Calling for new regional security architecture, the Chinese leader asserted: “It is for the people of Asia to run the affairs of Asia, to solve the problems of Asia and uphold the security of Asia. The people of Asia have the capability and wisdom to achieve peace and stability in the region through enhanced cooperation.”
President Xi made his proposal at a meeting of the Conference on Interaction and Confidence Building Measures in Asia, or Cica. When word reached Washington, American officials couldn’t believe that the Chinese leader actually meant what he had said.
After all, from the US perspective, its network of bilateral military alliances with Japan, South Korea, the Philippines, Thailand and Australia provided the regional security architecture. Did Xi want to dismantle those alliances and throw the US out of Asia?
When President Barack Obama visited China six months later, Xi assured him that China had no intention to exclude the US from Asia.
Five years later, what is the situation?
On the surface, at least, not much seems changed. But earlier this month, a think tank at the University of Sydney released a study that said the US “no longer enjoys military primacy in the Indo-Pacific and its capacity to uphold a favorable balance of power is increasingly uncertain”.
The study, “Averting Crisis: American Strategy, Military Spending and Collective Defense in the Indo-Pacific,” issued by the university’s United States Study Center, concluded that the combined effect of the ongoing wars in the Middle East, budget austerity, underinvestment in advanced military capabilities and the scale of America’s liberal order-building agenda “has left the US armed forces ill-prepared for great power competition in the Indo-Pacific”.

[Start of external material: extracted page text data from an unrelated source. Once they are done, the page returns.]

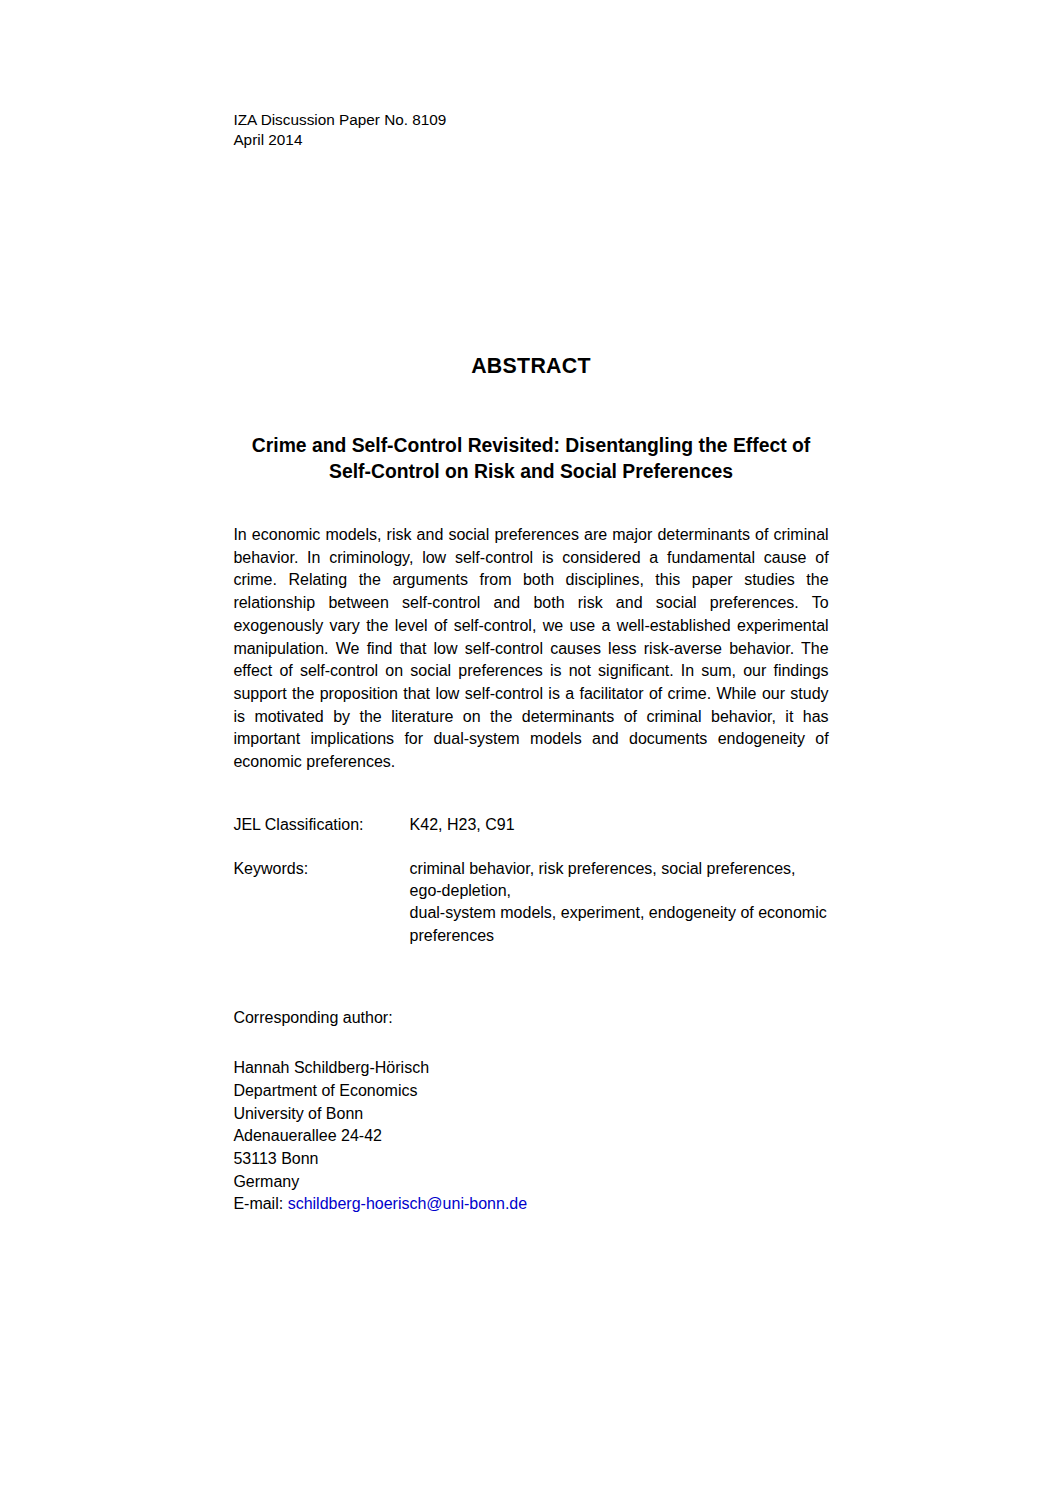IZA Discussion Paper No. 8109
April 2014
ABSTRACT
Crime and Self-Control Revisited: Disentangling the Effect of
Self-Control on Risk and Social Preferences
In economic models, risk and social preferences are major determinants of criminal behavior. In criminology, low self-control is considered a fundamental cause of crime. Relating the arguments from both disciplines, this paper studies the relationship between self-control and both risk and social preferences. To exogenously vary the level of self-control, we use a well-established experimental manipulation. We find that low self-control causes less risk-averse behavior. The effect of self-control on social preferences is not significant. In sum, our findings support the proposition that low self-control is a facilitator of crime. While our study is motivated by the literature on the determinants of criminal behavior, it has important implications for dual-system models and documents endogeneity of economic preferences.
| JEL Classification: | K42, H23, C91 |
| Keywords: | criminal behavior, risk preferences, social preferences, ego-depletion, dual-system models, experiment, endogeneity of economic preferences |
Corresponding author:
Hannah Schildberg-Hörisch
Department of Economics
University of Bonn
Adenauerallee 24-42
53113 Bonn
Germany
E-mail: schildberg-hoerisch@uni-bonn.de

In fact, the study found, China could “quickly use limited force to achieve a fait accompli victory – particularly around Taiwan, the Japanese archipelago or maritime Southeast Asia – before America can respond, sowing doubt about Washington’s security guarantees in the process”.
Actually, Washington is quite aware of its diminishing power. Last year, the US issued a National Defense Strategy, which acknowledged that it was “emerging from a period of strategic atrophy, aware that our competitive military advantage has been eroding”. Marking a shift in national security priorities, it declared: “Inter-state strategic competition, not terrorism, is now the primary concern of US national security.”
Then secretary of defense James Mattis said, “Our competitive edge has eroded in every domain of warfare – air, land, sea, space and cyberspace – and it is continuing to erode.”
In congressional testimony the following month, Mattis said, “As hard as the last 16 years of war have been on our military, no enemy in the field has done as much to harm the readiness of US military than the combined impact of the Budget Control Act’s defense spending caps.”
China and Russia, meanwhile, are strengthening their military partnership. The state-owned Global Times asserted in July, after China issued a white paper on defense, that Sino-Russian military ties “safeguard global security”.
While the US now identifies China as the principal threat, it is unwilling to focus its shrinking resources on the Indo-Pacific. Instead, the National Defense Strategy says that “concurrently, the Department will sustain its efforts to deter and counter rogue regimes such as North Korea and Iran, defeat terrorist threats to the United States, and consolidate our gains in Iraq and Afghanistan while moving to a more resource-sustainable approach”.
This stubborn insistence on being the global cop, dealing with crises in every corner of the world while refusing to prioritize dwindling resources for the principal threat, namely China, is increasingly viewed by others, including American allies, as a losing approach. As the Sydney University study put it, “The result is an increasingly worrying mismatch between US strategy and resources that jeopardizes the future stability of the Indo-Pacific region.”
The likely result is that Australia and like-minded countries will increasingly feel that they won’t be able to count on the US for their security and will have to look after themselves, perhaps in conjunction with other countries in the region, with the US playing a much smaller role.
And so, “Asia for Asians” may become a reality, simply because the US would effectively have squeezed itself out of the region by not keeping its own house in order, allowing partisan bickering to dominate foreign policy and failing to understand that years of budgetary constraints on defense have consequences in real life.